## Task prompt
Report the number of lines below in which the word "Public" occurs. Nothing else is needed.
┄┄┄┄┄┄┄┄┄┄┄┄┄┄┄┄┄┄┄┄
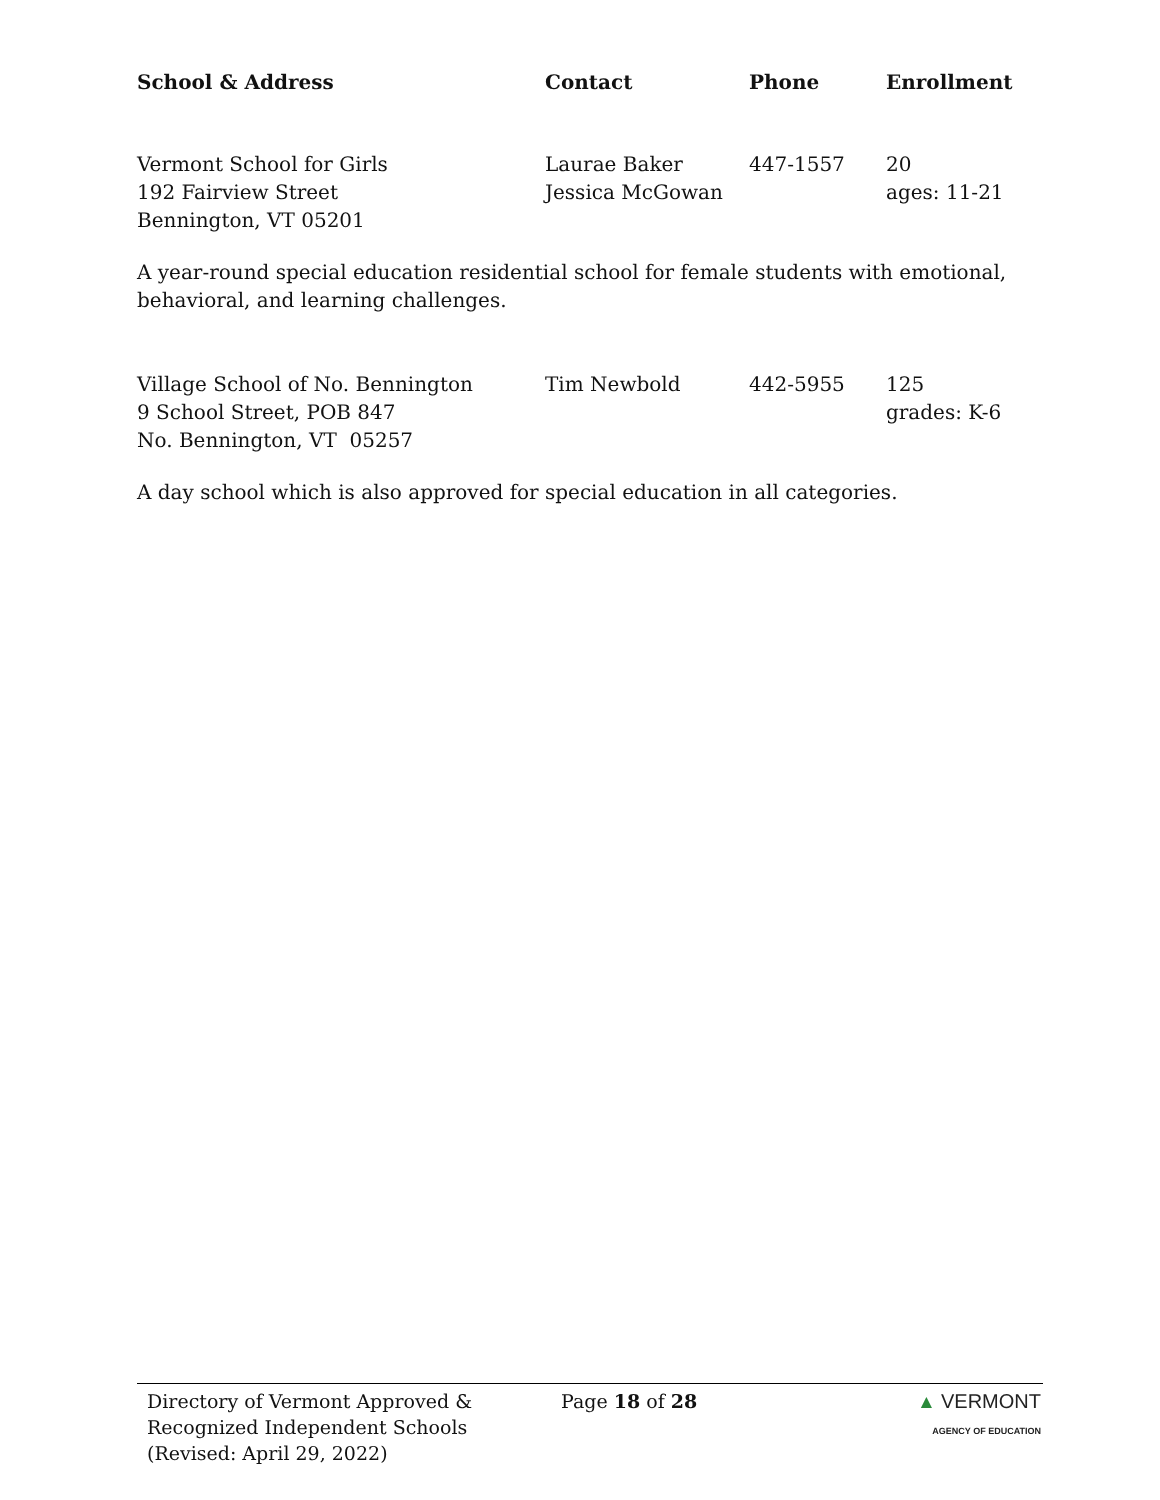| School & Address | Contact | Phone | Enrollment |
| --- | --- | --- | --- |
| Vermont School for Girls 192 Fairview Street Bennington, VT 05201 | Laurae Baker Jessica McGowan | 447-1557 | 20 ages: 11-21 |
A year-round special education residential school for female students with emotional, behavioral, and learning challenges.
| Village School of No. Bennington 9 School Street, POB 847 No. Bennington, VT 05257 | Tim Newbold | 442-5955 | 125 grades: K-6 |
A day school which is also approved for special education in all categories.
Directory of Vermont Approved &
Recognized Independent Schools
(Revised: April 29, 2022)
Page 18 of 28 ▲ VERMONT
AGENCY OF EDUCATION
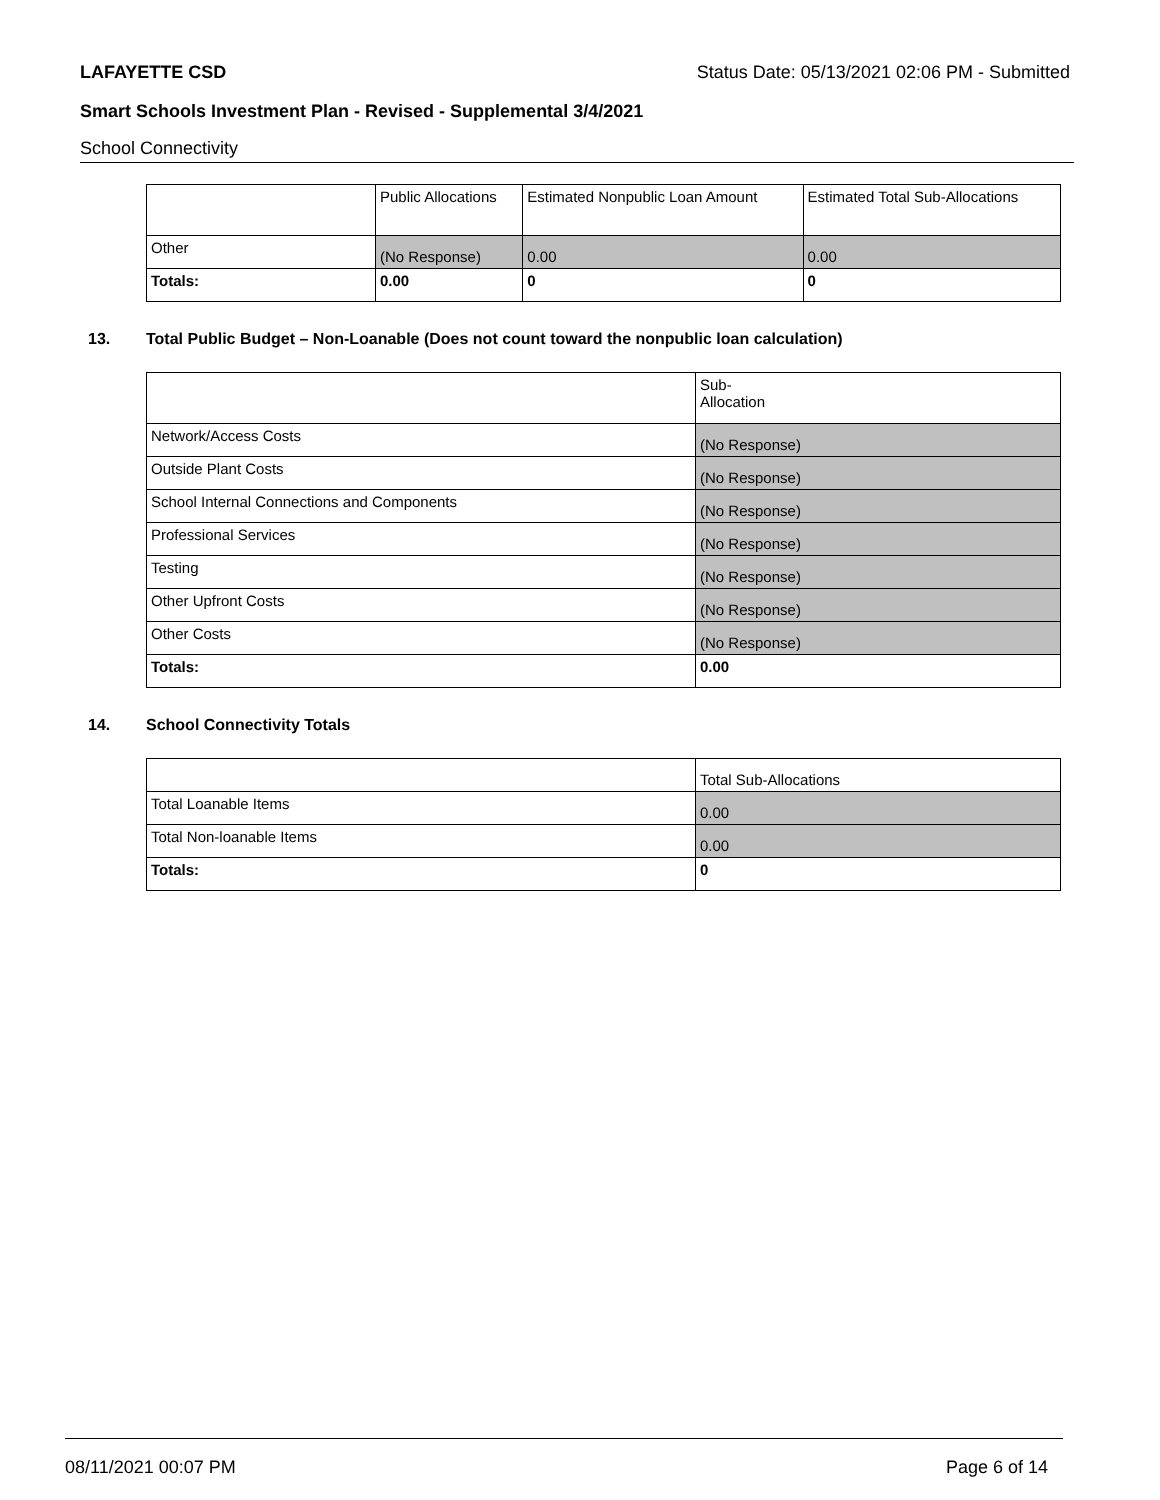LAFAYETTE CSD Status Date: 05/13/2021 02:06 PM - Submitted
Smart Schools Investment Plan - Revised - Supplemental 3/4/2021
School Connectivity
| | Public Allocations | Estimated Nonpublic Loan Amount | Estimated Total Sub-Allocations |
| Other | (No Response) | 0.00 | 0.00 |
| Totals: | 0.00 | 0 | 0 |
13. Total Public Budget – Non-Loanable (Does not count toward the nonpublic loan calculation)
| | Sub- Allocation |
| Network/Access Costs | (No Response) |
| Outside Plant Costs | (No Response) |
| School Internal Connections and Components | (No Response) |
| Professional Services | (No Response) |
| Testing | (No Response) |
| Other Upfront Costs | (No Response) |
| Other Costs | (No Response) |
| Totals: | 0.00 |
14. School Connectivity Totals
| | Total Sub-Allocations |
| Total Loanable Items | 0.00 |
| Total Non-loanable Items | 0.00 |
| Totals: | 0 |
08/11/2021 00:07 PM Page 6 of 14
┄┄┄┄┄┄┄┄┄┄┄┄┄┄┄┄┄┄┄┄
## Response below
2